Kelly Gay: [00:17:45] Right, right? You know? I think we all would like to believe there will be a moment it’s over. I think we all would like that. We’re desperate for that. I don’t I do think we’re headed towards an endemic, but I don’t think it’s fun and it will. You know, the flu is an endemic olarinde and endemic. There’s a set of things you can just not wipe out. The flu is a great example, but we manage it and we manage it fine. I think technology stands at a wonderful place in terms of being able to deal with whatever comes our way because people can work remotely. We have the technology to work remotely. We are all about providing populations with the ability to do your job with with great tools from wherever you are. That’s the great strength of technology, much of the work. Yeah, it’s much work technology companies being able to do that work from wherever you are and, you know, so many collaborative tools and and the ability for those teams to work collaboratively. I think that we will. No, I’m not worried about technology industry in the population of industries that Atlanta and its very diverse set of industries represents will be fine as an industry. I think that our big industries, let’s just use fintech and payment processing as an example. I think those will continue to thrive because there is no question that scale drives scale.

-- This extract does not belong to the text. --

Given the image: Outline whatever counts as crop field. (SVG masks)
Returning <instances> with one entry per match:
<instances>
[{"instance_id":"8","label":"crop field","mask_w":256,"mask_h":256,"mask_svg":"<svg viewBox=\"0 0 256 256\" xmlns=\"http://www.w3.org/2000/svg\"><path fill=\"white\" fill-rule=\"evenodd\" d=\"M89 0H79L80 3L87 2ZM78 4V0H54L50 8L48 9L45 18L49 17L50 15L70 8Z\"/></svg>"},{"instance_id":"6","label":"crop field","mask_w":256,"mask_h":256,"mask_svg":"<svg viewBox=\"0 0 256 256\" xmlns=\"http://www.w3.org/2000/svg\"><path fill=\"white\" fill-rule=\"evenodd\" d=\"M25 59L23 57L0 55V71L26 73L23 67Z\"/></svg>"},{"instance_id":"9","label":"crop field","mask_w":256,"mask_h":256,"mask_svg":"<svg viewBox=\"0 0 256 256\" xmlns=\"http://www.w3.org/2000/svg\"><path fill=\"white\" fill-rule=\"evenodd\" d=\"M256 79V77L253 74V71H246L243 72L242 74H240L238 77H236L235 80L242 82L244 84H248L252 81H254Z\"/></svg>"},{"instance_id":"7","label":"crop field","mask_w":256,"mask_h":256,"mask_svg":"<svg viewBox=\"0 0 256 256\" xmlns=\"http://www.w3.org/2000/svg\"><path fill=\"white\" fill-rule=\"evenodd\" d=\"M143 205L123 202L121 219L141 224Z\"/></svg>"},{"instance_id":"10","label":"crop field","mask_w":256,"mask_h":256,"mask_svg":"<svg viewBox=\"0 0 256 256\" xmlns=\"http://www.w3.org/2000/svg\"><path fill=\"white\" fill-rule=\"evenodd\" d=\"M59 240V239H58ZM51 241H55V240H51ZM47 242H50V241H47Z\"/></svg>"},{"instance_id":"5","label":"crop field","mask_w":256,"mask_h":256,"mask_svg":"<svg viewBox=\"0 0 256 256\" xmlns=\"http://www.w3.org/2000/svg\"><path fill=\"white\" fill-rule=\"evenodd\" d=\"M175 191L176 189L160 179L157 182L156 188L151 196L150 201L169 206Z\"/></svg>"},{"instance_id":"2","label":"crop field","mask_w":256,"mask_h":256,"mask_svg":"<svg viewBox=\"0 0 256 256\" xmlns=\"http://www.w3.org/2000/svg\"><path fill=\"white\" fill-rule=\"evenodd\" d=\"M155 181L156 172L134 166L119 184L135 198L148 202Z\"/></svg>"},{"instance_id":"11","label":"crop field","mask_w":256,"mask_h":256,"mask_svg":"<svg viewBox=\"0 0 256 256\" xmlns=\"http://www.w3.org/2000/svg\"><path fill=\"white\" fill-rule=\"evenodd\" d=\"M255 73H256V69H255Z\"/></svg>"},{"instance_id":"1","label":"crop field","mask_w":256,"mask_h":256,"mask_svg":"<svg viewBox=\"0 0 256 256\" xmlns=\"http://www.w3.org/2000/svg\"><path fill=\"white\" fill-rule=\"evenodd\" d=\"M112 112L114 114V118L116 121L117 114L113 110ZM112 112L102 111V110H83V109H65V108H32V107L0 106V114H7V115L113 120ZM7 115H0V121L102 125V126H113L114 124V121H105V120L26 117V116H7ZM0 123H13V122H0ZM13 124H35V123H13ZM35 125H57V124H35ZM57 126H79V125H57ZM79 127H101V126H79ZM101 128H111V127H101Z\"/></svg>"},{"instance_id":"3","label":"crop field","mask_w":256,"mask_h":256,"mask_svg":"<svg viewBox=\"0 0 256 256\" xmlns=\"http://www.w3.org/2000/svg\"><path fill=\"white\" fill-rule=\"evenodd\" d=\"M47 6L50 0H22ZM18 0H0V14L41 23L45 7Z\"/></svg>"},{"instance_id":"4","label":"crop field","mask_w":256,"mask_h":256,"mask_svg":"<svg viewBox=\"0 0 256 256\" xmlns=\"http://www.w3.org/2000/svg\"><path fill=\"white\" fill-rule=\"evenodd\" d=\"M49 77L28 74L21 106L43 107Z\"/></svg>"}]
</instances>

Kelly Gay: [00:19:25] And I hope it continues at a rate that can be consumed properly by the city, by the employment base, by the number of companies that are created so that we don’t create, you know, the equivalent of a Dutch tulip bubble and some trouble. I don’t think it will. We’re just too practical a city and too diverse for us to lean all in on one thing and create a problem for ourselves. So I do I. We’ll continue to drive scale. I think that the our diverse population. Is it down? And I think there are many technology companies realizing it’s a gem and there as a group that is a gem of humankind, that other companies in other cities would love to be able to replicate where they are, but they can’t. And so you see a fair number of companies. Yes, many of them are smaller. Moving to Atlanta and Georgia, but certainly the Atlanta metropolitan area to be able to capitalize on the opportunity of. Having a diverse workforce, which, you know, has so many benefits, it has so many benefits to your current employees, you know, who want to live in that kind of a world. And so I do think that we’ll see companies continue to to move to Atlanta to participate in this in this fabulous environment that we have.
Lee Kantor: [00:21:06] Yeah, I mean, it’s it’s a true melting pot, and I’ve been fortunate to do some of the radio for ATC and Georgia State University’s Entrepreneurship Institute and to see those the startups that come out of each one of those are totally different, even though there are just a few blocks apart, you know, from there just down the road from each other. But it’s a different group of people, a different kind of mission and different kind of activities that interest them and they’re good at. And it’s just fascinating to see them both have a place to grow and learn, and people are investing in them and helping them get to new levels. And I think that that is, you know, that raises all boats, that kind of effort and that type of collaboration. I think that’s what we need here in Atlanta. More of and that’s what the country needs as a whole.
Kelly Gay: [00:21:54] Mm hmm. I completely agree and you said an important thing, but the populations are different and the support and raising up is probably a little different. But the strength is in all of us. No one of us, the strength is and the strength is in the diversity. And I mean that broadly, not just underrepresented communities. And that’s an important point that you just make.
Lee Kantor: [00:22:21] Well, thank you so much for all that you do, and congratulations on the John M. Leo Award. We really appreciate you and your work here in the city and beyond. And if there’s anything we could be doing for you, please let us know. We think your work is important.
Kelly Gay: [00:22:38] Well, thank you. Thank you so much, Liane. Thanks for the time.